The model card contradicts itself. It calls this an "early post-training checkpoint" but the training section only describes two pretraining phases, with instruction and reasoning data mixed into PT-2. There is no mention of a separate SFT step anywhere.
Was any SFT done after pretraining, or is this purely the output of the two pretraining phases? Also, is the chat template included because SFT was done, or just because instruction data was mixed into pretraining?
Also looking forward to the 128k context variant mentioned in the model card.
Thanks for raising this - that’s a good catch.
To clarify the training process:
This checkpoint is primarily the result of the two pretraining phases (PT-1 and PT-2). Most of the model’s knowledge, reasoning capability, and general behavior come from those pretraining stages. During PT-2, we also mixed in instruction and reasoning-style data as part of continued pretraining.
After PT-2, we performed a small-scale SFT step using a limited number of high-quality instruction samples. This SFT stage was lightweight and intended only for basic conversational alignment and response formatting - not for injecting significant new knowledge or altering core capabilities.
So in summary:
The model is not purely pretraining-only - a small SFT step was applied.
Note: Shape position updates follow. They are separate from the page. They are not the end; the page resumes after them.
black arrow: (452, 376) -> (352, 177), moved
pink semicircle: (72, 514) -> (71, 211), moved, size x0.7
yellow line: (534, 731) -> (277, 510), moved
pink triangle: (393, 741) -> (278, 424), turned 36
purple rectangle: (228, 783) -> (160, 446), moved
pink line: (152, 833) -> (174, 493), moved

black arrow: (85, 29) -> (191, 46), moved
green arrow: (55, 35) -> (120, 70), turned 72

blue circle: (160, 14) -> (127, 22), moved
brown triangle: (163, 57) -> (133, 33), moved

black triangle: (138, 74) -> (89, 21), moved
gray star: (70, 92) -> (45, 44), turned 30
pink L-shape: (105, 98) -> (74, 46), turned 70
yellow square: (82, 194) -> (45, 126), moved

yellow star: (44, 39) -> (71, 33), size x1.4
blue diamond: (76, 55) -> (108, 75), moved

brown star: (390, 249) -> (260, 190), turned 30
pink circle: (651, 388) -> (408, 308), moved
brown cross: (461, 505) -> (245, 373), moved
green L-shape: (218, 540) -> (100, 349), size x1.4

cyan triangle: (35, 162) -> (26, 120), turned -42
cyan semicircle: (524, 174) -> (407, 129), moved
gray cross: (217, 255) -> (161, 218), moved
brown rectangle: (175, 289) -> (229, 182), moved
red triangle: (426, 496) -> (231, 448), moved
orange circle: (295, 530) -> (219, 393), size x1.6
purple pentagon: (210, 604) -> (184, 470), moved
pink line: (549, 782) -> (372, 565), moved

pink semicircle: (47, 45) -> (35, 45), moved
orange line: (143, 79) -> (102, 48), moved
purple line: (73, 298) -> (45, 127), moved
However, the dominant contribution (knowledge + reasoning behavior) comes from the two pretraining phases.
The chat template is included because of both:
- instruction-style data mixed during PT-2, and
- the small alignment-focused SFT stage.
We are also in the process of releasing additional variants, including:
a) a long-context (128k) version, and
b) a more fully instruction-tuned checkpoint with stronger alignment.